* [Fragmento elegido]:
<<<<
Tú puedes desear. Puedes leer, adorar, ser invadida. Pero escribir no te está concedido.


Hablar (gritar, aullar, rajar el aire, la rabia me impelía a eso sin descanso) no deja huellas: tú puedes hablar, -eso se evapora, los oídos están hechos para no oír, la voz se pierde. ¡Pero escribir! Sellar un contrato con el tiempo. ¡Anotar! ¡¡¡Hacerse notar!!!


Eso está prohibido.


No tengo lugar donde escribir. Ningún lugar legítimo, ni tierra, ni patria, ni historia que sean mías.


Nada me corresponde - O bien todo y no más a mí que a cualquier otro.


No tengo raíces: en qué fuentes podría hallar alimento para un texto. Efecto de diáspora.


No tengo lengua legítima. En alemán canto, en inglés me disfrazo, en francés robo, soy ladrona, ¿dónde iba yo a recostar un texto?
>>>>
* [Datos en estudio]:
<<<<
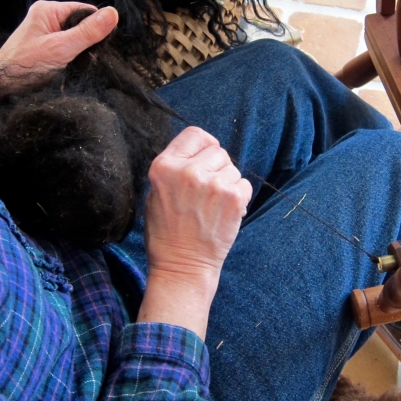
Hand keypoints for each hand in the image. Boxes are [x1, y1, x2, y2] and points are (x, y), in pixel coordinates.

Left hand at [0, 1, 118, 96]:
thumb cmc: (25, 65)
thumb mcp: (61, 48)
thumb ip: (88, 32)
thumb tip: (113, 13)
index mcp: (48, 10)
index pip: (85, 11)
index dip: (96, 28)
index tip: (98, 47)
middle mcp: (47, 18)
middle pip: (81, 24)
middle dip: (88, 42)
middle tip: (86, 59)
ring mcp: (45, 33)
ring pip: (75, 38)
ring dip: (80, 52)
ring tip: (76, 65)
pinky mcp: (44, 47)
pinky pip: (66, 48)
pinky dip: (71, 57)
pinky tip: (70, 68)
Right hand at [137, 127, 252, 337]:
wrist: (182, 266)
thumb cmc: (167, 233)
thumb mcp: (156, 193)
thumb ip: (175, 168)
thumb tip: (198, 151)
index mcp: (164, 166)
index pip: (194, 134)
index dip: (203, 145)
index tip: (205, 159)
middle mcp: (188, 171)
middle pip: (217, 151)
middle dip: (216, 168)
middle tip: (206, 194)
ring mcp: (213, 184)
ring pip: (232, 168)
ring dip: (227, 183)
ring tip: (212, 207)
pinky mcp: (233, 198)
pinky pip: (244, 183)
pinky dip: (239, 197)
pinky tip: (224, 213)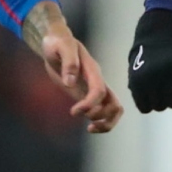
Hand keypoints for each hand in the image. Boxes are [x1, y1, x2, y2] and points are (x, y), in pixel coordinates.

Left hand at [34, 19, 122, 134]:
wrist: (56, 42)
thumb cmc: (58, 42)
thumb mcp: (61, 46)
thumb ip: (68, 61)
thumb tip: (70, 83)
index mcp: (92, 70)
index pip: (99, 90)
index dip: (90, 104)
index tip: (74, 112)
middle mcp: (97, 81)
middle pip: (115, 105)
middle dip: (105, 118)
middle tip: (88, 123)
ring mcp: (94, 89)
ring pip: (112, 110)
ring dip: (105, 123)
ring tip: (89, 129)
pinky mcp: (86, 94)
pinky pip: (101, 111)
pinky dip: (98, 121)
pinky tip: (85, 122)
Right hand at [127, 7, 171, 112]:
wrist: (156, 40)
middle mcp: (167, 70)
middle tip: (171, 77)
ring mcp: (149, 77)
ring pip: (159, 107)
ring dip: (161, 99)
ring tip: (160, 80)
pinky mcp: (135, 83)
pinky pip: (145, 108)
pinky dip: (147, 102)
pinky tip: (149, 87)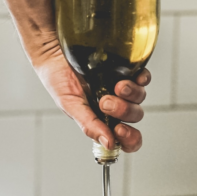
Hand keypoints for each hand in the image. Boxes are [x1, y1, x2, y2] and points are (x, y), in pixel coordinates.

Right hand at [34, 47, 150, 152]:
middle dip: (123, 111)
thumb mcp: (70, 105)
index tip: (119, 130)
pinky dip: (142, 79)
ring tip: (117, 86)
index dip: (129, 139)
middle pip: (134, 116)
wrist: (54, 52)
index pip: (124, 137)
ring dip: (131, 95)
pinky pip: (143, 77)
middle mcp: (114, 105)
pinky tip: (134, 77)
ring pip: (139, 97)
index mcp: (101, 119)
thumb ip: (89, 124)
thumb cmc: (58, 79)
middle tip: (105, 102)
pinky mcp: (125, 69)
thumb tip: (108, 144)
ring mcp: (121, 87)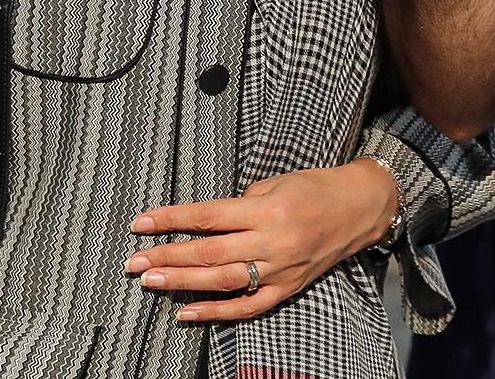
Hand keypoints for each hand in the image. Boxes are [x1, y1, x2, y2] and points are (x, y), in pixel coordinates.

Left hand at [126, 161, 398, 322]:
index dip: (172, 220)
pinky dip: (216, 312)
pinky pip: (248, 306)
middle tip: (134, 263)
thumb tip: (207, 222)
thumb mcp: (278, 181)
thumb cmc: (316, 187)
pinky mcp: (288, 288)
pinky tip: (187, 312)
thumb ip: (242, 203)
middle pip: (209, 252)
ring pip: (222, 281)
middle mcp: (272, 240)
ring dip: (182, 283)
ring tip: (150, 282)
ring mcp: (280, 268)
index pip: (208, 216)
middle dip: (167, 257)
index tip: (142, 223)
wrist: (361, 208)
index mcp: (267, 208)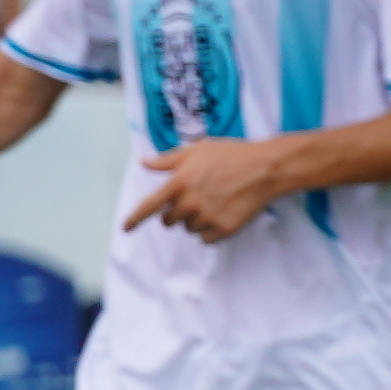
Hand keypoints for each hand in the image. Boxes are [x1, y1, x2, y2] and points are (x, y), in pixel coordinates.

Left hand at [122, 138, 296, 241]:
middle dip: (175, 213)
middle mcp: (190, 203)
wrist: (264, 169)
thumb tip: (145, 163)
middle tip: (192, 200)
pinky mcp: (224, 229)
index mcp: (179, 182)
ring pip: (189, 230)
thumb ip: (167, 161)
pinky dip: (209, 232)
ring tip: (212, 204)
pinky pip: (206, 239)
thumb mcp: (195, 150)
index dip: (134, 219)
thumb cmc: (230, 155)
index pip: (148, 206)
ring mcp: (207, 218)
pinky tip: (221, 215)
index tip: (125, 228)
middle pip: (169, 221)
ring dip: (194, 221)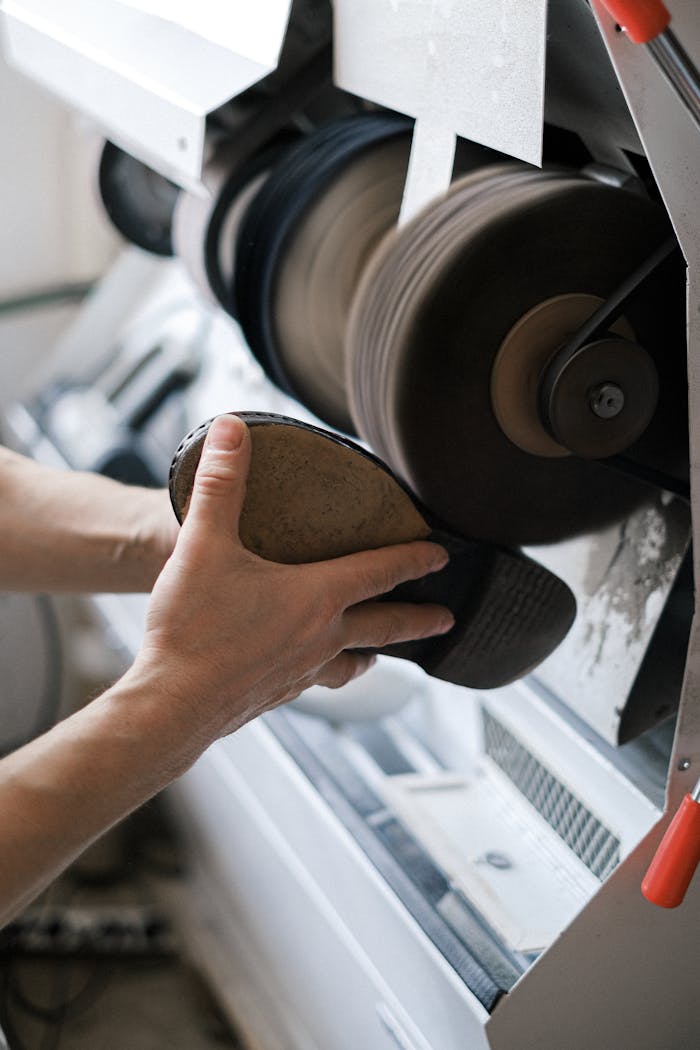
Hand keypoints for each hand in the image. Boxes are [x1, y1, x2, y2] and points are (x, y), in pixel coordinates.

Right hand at [128, 415, 453, 748]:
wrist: (170, 705)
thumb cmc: (193, 628)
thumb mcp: (204, 544)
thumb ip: (221, 484)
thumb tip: (231, 430)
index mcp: (316, 598)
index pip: (381, 571)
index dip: (414, 559)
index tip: (442, 555)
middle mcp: (321, 638)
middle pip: (385, 626)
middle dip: (418, 619)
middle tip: (446, 620)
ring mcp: (301, 672)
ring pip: (353, 663)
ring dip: (374, 653)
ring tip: (383, 656)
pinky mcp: (276, 695)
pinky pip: (317, 682)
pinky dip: (329, 673)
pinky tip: (313, 673)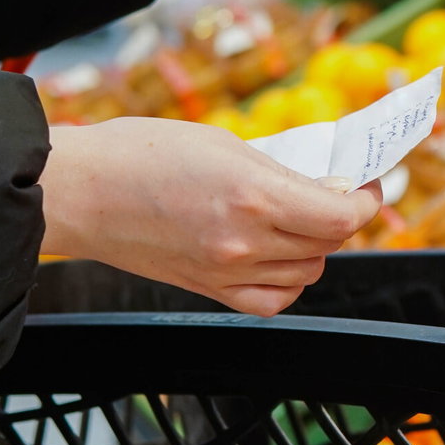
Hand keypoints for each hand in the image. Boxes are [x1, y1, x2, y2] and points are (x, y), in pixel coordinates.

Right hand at [38, 118, 381, 315]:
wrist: (79, 192)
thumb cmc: (140, 153)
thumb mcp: (224, 143)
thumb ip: (279, 172)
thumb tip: (323, 190)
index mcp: (254, 197)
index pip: (340, 218)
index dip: (364, 202)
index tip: (365, 187)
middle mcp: (246, 242)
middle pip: (327, 245)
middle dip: (338, 219)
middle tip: (330, 195)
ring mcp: (227, 272)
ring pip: (306, 273)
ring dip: (314, 247)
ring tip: (298, 220)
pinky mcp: (208, 290)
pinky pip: (272, 300)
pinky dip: (287, 281)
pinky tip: (277, 257)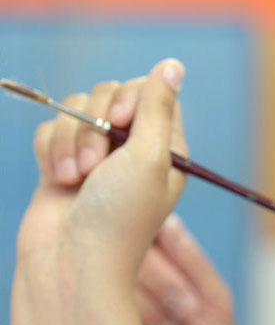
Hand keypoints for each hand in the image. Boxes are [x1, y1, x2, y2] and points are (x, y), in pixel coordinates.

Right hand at [13, 58, 187, 324]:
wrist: (72, 260)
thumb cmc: (120, 215)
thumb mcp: (150, 156)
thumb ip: (157, 106)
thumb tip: (173, 64)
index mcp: (165, 149)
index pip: (151, 92)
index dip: (133, 97)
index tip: (124, 121)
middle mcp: (134, 150)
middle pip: (111, 94)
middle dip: (97, 124)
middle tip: (99, 164)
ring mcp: (98, 157)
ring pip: (76, 111)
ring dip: (73, 142)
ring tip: (78, 179)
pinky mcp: (64, 164)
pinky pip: (52, 131)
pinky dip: (52, 153)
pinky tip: (60, 182)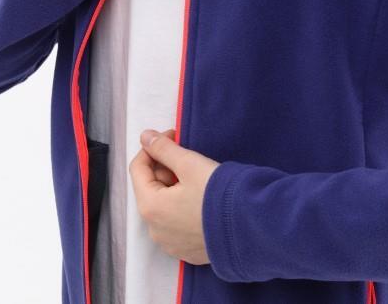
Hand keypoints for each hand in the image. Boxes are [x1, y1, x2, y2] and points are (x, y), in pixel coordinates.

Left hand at [129, 128, 219, 264]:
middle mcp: (154, 230)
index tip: (174, 136)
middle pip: (150, 187)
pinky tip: (202, 200)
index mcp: (150, 207)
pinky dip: (183, 207)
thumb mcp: (189, 164)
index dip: (154, 147)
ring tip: (198, 179)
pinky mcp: (186, 251)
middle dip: (166, 168)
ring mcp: (170, 244)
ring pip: (164, 206)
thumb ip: (164, 148)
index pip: (138, 168)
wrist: (249, 228)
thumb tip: (145, 136)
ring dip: (175, 187)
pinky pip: (176, 223)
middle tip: (189, 158)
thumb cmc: (217, 194)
>>>>
* [Consigna 1]: Según el fragmento elegido, ¿qué es lo que no deja huellas?
* [Consigna 2]: Copia tal cual el trozo del fragmento elegido que va desde "Tú puedes desear." hasta "a cualquier otro.".

* [Tu respuesta 1]: Hablar.

* [Tu respuesta 2]:
Tú puedes desear. Puedes leer, adorar, ser invadida. Pero escribir no te está concedido.


Hablar (gritar, aullar, rajar el aire, la rabia me impelía a eso sin descanso) no deja huellas: tú puedes hablar, -eso se evapora, los oídos están hechos para no oír, la voz se pierde. ¡Pero escribir! Sellar un contrato con el tiempo. ¡Anotar! ¡¡¡Hacerse notar!!!


Eso está prohibido.


No tengo lugar donde escribir. Ningún lugar legítimo, ni tierra, ni patria, ni historia que sean mías.


Nada me corresponde - O bien todo y no más a mí que a cualquier otro.